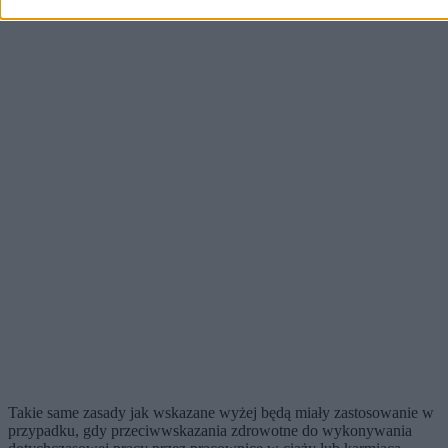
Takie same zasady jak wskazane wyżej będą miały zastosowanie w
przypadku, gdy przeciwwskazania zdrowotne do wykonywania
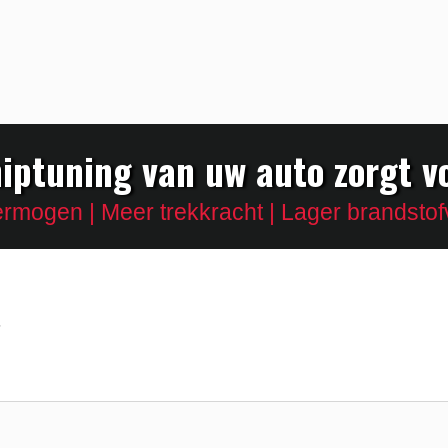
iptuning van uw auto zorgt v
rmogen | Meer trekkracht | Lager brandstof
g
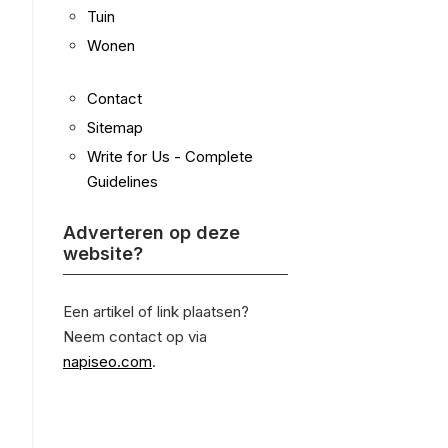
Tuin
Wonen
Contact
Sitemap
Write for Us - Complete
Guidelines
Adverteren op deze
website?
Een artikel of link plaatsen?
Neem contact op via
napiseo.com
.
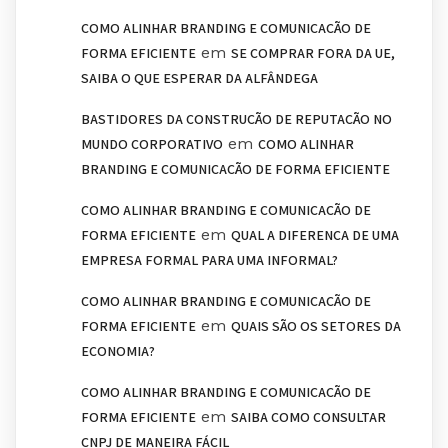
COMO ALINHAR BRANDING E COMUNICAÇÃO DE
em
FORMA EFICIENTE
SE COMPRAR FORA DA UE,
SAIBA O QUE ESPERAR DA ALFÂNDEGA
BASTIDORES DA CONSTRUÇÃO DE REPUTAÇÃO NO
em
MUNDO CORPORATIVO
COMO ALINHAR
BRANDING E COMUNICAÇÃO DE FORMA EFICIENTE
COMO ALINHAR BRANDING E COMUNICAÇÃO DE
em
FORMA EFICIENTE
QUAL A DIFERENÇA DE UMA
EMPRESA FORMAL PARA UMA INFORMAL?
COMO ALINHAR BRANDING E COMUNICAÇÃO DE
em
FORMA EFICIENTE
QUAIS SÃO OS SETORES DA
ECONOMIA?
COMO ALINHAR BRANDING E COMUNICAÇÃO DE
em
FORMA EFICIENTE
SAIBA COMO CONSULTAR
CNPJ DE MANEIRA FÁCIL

§ What you will do
Compute the number of lines above that contain the string "SAIBA". Reply with that value only.

§ Task response
2